É possível fazer isto em apenas sete anos?
O prazo poderia ser de cinco anos ou dez. Mas 2020 é a meta, e mostra mesmo a urgência da tomada de decisão. Primeiro, e o mais importante: precisamos medir melhor o nosso impacto socioambiental. Sem saber isso, não haverá mudanças.
Por outro lado, as mudanças climáticas acabam sendo lucrativas para alguns países, como os que esperam explorar a rota do Ártico. Como lidar com essa situação?
Em muitos países, as mudanças climáticas podem trazer alguns benefícios com um pequeno aquecimento. Isso pode abrir as rotas de navios no Ártico e melhorar a agricultura de algumas localidades. Mas o problema do aquecimento global é que você não pode interromper seus efeitos em determinado nível. Por isto, mesmo os países que tiverem algum benefício num primeiro momento serão afetados mais adiante. Uma vez que o processo de aquecimento estiver fora de controle, a temperatura subirá dois, quatro, cinco, dez graus. Todos vão sofrer. Haverá impactos significativos na agricultura, os fenômenos climáticos ficarão mais intensos etc. Quem pensa em possíveis benefícios tem uma visão curta do problema, e eu diria até tola. Precisamos controlar as nossas emissões para evitar os impactos severos.
Como o senhor analisa o Brasil neste cenário?
O Brasil é parte da solução, sobretudo por causa de sua biodiversidade e de suas características climáticas. Por isso, espero ver mais liderança brasileira nestes temas.
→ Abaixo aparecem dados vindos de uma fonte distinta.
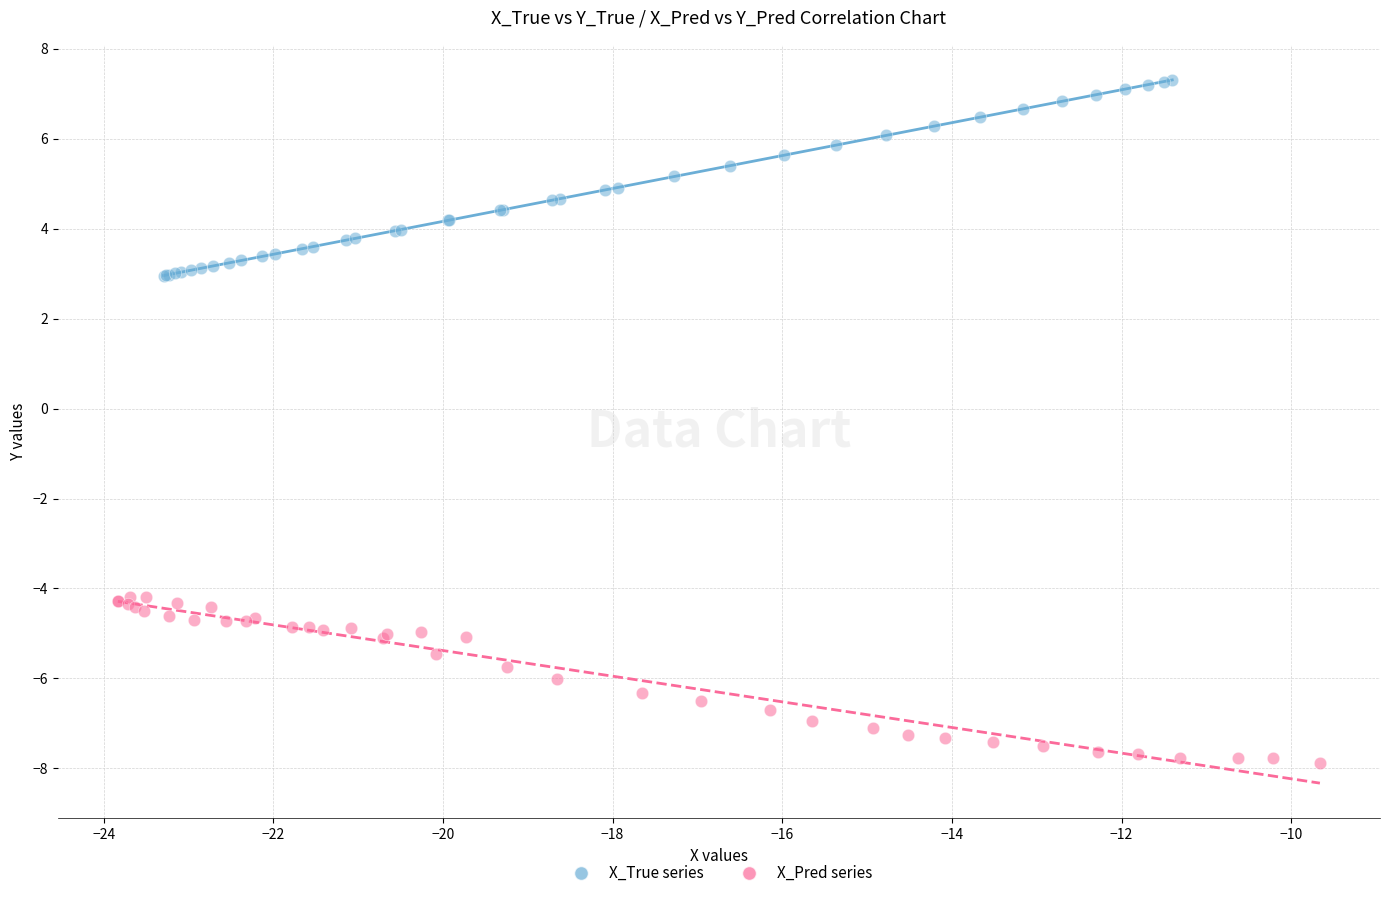

Which series contains the lowest Y value?

X_Pred series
O país precisa ter uma voz mais forte internacionalmente, mostrar o caminho para o bom uso dos recursos naturais. É preciso proteger suas florestas, a água, seu sistema de chuvas, que é fundamental para a Amazônia, por exemplo. Este conhecimento do impacto socioambiental da economia de hoje precisa ser dito de forma alta e clara tanto pelos presidentes do Brasil como pelos membros do parlamento.
A Natura é um bom exemplo? O senhor pesquisou outras empresas brasileiras?
No Brasil, há companhias interessantes, mas a Natura é o melhor exemplo de criação de capital social. Seu modelo de negócios, que vende produtos principalmente para as mulheres, e conta com quase 1,4 milhão de consultoras, movimenta a economia e melhora o equilíbrio de gênero. Em segundo lugar, também dá experiência de negócios para as mulheres, que pode ser usada em outros empreendimentos.